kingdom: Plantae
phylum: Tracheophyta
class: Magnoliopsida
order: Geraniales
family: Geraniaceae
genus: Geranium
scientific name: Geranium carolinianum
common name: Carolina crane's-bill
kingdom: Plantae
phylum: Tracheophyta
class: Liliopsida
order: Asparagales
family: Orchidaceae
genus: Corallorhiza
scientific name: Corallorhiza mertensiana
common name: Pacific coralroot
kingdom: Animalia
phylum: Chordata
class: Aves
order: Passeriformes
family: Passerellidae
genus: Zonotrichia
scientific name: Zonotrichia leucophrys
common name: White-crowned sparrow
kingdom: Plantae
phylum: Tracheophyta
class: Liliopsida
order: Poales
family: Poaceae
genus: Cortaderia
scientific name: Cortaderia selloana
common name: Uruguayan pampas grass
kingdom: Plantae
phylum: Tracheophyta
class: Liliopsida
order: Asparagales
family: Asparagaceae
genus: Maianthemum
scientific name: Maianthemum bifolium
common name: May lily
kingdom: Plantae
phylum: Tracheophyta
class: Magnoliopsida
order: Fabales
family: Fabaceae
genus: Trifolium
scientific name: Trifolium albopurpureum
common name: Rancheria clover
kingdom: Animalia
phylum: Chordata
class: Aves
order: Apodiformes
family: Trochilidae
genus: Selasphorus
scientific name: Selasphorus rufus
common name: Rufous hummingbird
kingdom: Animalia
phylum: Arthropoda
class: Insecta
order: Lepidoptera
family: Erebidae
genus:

————

**What you need to do:**
Copy every line above, with no changes.

**Solution for this exercise:**
kingdom: Plantae
phylum: Tracheophyta
class: Magnoliopsida
order: Geraniales
family: Geraniaceae
genus: Geranium
scientific name: Geranium carolinianum
common name: Carolina crane's-bill
kingdom: Plantae
phylum: Tracheophyta
class: Liliopsida
order: Asparagales
family: Orchidaceae
genus: Corallorhiza
scientific name: Corallorhiza mertensiana
common name: Pacific coralroot
kingdom: Animalia
phylum: Chordata
class: Aves
order: Passeriformes
family: Passerellidae
genus: Zonotrichia
scientific name: Zonotrichia leucophrys
common name: White-crowned sparrow
kingdom: Plantae
phylum: Tracheophyta
class: Liliopsida
order: Poales
family: Poaceae
genus: Cortaderia
scientific name: Cortaderia selloana
common name: Uruguayan pampas grass
kingdom: Plantae
phylum: Tracheophyta
class: Liliopsida
order: Asparagales
family: Asparagaceae
genus: Maianthemum
scientific name: Maianthemum bifolium
common name: May lily
kingdom: Plantae
phylum: Tracheophyta
class: Magnoliopsida
order: Fabales
family: Fabaceae
genus: Trifolium
scientific name: Trifolium albopurpureum
common name: Rancheria clover
kingdom: Animalia
phylum: Chordata
class: Aves
order: Apodiformes
family: Trochilidae
genus: Selasphorus
scientific name: Selasphorus rufus
common name: Rufous hummingbird
kingdom: Animalia
phylum: Arthropoda
class: Insecta
order: Lepidoptera
family: Erebidae
genus:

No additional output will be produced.